## Exercise A
List the three means by which the abstract below says massive stars modify their environment.
## Exercise B
Answer these questions from the abstract below:
(i) Where are the highest concentrations of massive stars found?
(ii) At what wavelengths does ionization of the surrounding material make an embedded cluster detectable?
(iii) At what wavelengths is the cluster eventually revealed after its stars blow away the surrounding material?

## Passage to read
Abstract
Massive stars modify their environment with ionizing photons, fast winds, and eventual supernova explosions; feedback that is enhanced when the stars are clustered. The highest concentrations of massive stars are found in massive and super star clusters, which represent some of the most intense regions of star formation and can dominate the energetics of a galaxy. Massive star clusters form in thick, dense envelopes of natal material that largely obscure the early cluster evolution. However, massive stars forming within the embedded cluster ionize the surrounding material, making the cluster detectable at radio wavelengths. These stars then blow away the surrounding material, eventually revealing the cluster at optical wavelengths. However, this transition is not well understood, despite implications for the fate of the cluster itself and its impact on the local environment and host galaxy.

## Provided material
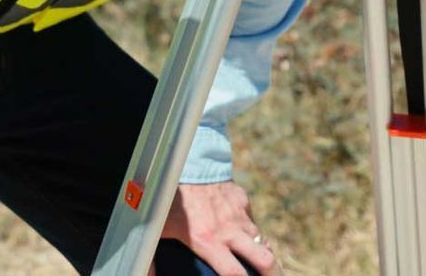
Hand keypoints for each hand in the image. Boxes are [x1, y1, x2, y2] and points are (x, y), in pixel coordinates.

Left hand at [160, 181, 280, 275]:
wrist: (186, 160)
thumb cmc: (169, 197)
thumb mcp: (159, 229)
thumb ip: (152, 257)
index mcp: (208, 240)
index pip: (234, 273)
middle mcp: (228, 230)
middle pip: (264, 259)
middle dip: (273, 274)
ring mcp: (238, 215)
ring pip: (259, 240)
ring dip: (260, 251)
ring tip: (259, 262)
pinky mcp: (241, 200)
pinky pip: (250, 220)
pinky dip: (248, 229)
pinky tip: (240, 232)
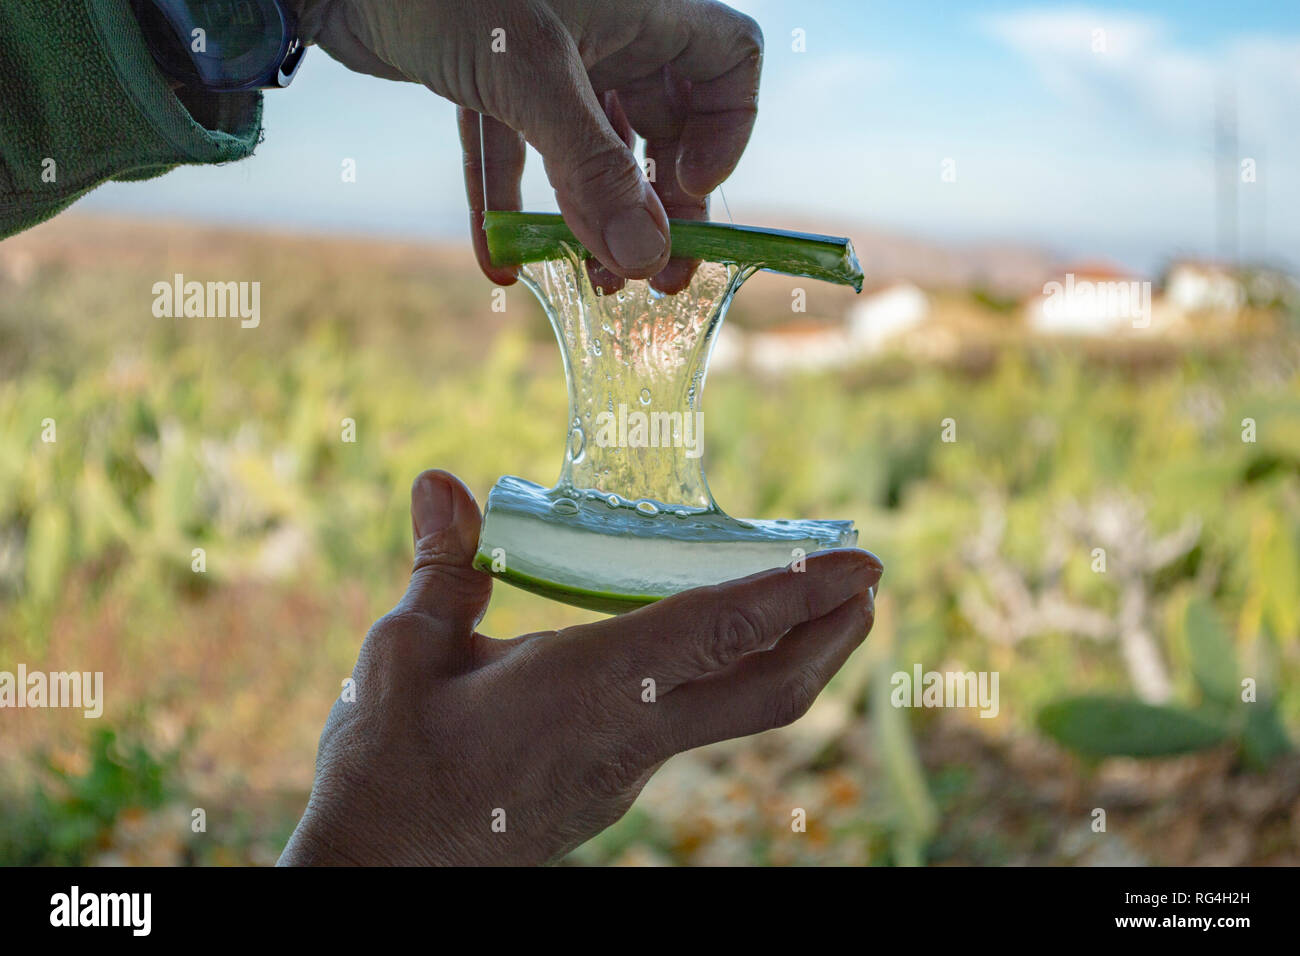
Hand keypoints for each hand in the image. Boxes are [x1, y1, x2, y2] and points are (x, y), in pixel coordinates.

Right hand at [279, 469, 880, 865]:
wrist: (378, 873)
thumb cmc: (388, 767)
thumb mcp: (405, 652)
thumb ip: (443, 565)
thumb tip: (441, 481)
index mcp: (591, 689)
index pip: (718, 632)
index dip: (796, 594)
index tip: (860, 563)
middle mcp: (629, 735)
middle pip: (766, 693)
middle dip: (829, 636)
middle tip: (867, 585)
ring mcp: (626, 771)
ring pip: (732, 711)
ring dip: (783, 657)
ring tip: (808, 607)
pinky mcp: (609, 787)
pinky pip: (689, 724)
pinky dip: (722, 678)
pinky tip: (703, 649)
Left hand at [291, 0, 763, 291]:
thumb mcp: (529, 77)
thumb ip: (591, 168)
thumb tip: (645, 257)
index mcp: (639, 10)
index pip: (728, 62)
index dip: (726, 131)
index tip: (687, 186)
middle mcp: (602, 33)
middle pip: (664, 125)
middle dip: (658, 206)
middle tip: (652, 278)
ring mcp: (544, 60)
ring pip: (590, 149)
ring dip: (591, 219)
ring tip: (587, 281)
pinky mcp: (487, 83)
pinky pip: (514, 155)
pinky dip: (509, 205)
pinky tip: (500, 265)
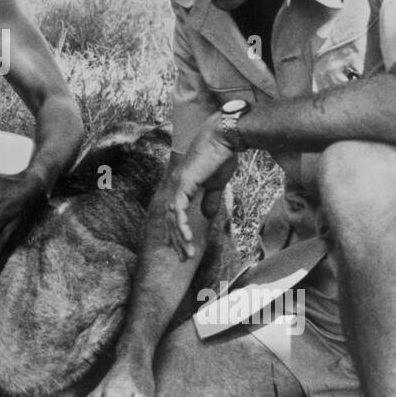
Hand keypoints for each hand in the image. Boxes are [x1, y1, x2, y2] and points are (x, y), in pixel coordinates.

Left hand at [166, 118, 235, 260]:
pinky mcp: (184, 184)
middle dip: (176, 241)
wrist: (225, 138)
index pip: (174, 213)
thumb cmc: (222, 156)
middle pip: (170, 219)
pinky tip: (187, 240)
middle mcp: (175, 186)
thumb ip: (210, 199)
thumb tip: (207, 215)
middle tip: (184, 258)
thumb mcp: (216, 183)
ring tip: (187, 255)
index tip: (181, 247)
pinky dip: (181, 226)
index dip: (176, 232)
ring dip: (180, 239)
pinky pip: (178, 210)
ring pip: (172, 218)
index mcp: (182, 185)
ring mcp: (177, 184)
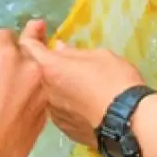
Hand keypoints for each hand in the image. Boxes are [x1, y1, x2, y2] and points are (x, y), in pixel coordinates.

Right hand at [0, 29, 45, 156]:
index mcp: (5, 55)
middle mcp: (30, 67)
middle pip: (17, 52)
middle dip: (0, 62)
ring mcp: (42, 90)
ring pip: (28, 72)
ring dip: (13, 78)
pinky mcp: (46, 111)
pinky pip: (33, 93)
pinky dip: (22, 97)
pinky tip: (4, 114)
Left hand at [19, 21, 143, 146]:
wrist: (129, 122)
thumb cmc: (115, 80)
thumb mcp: (98, 55)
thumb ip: (73, 53)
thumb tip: (58, 49)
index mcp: (50, 68)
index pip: (27, 46)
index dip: (31, 34)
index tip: (40, 28)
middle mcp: (45, 92)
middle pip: (36, 71)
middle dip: (44, 60)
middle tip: (58, 54)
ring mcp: (53, 113)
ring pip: (48, 93)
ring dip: (55, 83)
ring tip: (74, 79)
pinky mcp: (64, 129)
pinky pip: (59, 110)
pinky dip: (64, 102)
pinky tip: (81, 100)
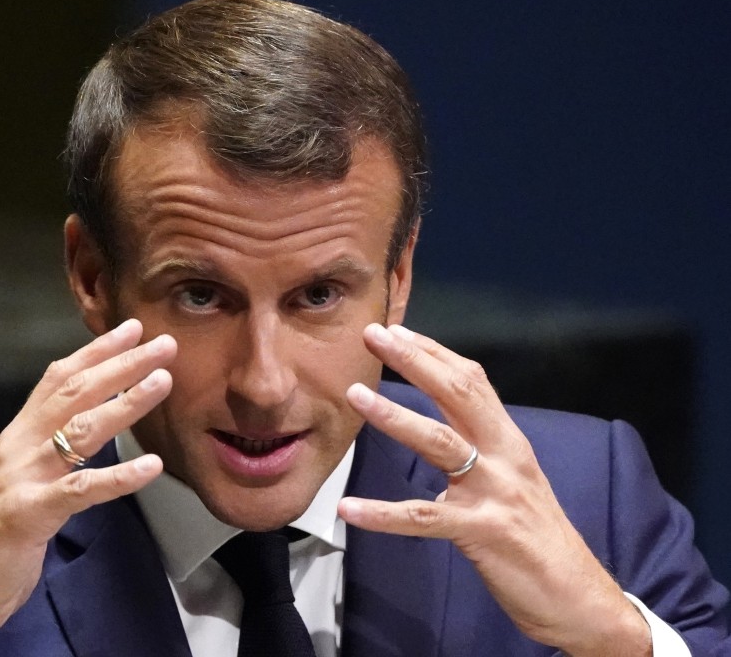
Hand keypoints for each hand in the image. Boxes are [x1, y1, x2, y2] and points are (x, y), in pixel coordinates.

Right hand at [0, 319, 175, 655]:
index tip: (132, 329)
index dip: (95, 351)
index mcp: (17, 437)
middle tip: (163, 343)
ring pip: (81, 430)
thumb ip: (46, 449)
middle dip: (121, 364)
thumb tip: (88, 422)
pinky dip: (119, 477)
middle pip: (75, 393)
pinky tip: (151, 466)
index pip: (58, 380)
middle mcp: (19, 447)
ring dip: (126, 403)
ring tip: (163, 381)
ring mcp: (23, 478)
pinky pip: (81, 490)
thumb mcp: (18, 479)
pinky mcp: (29, 514)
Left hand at [338, 324, 650, 656]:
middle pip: (459, 394)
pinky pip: (424, 517)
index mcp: (509, 442)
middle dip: (415, 360)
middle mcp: (505, 457)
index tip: (398, 330)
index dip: (433, 352)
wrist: (580, 598)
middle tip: (373, 334)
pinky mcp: (483, 532)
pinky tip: (349, 509)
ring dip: (395, 417)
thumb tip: (445, 422)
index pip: (471, 381)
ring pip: (441, 443)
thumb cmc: (537, 538)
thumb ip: (482, 449)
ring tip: (355, 396)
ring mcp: (495, 493)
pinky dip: (383, 513)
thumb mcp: (513, 480)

## Answer section A
ionizing photons
fast winds
eventual supernova explosions

## Answer section B
(i) In massive and super star clusters.
(ii) Radio wavelengths.
(iii) Optical wavelengths.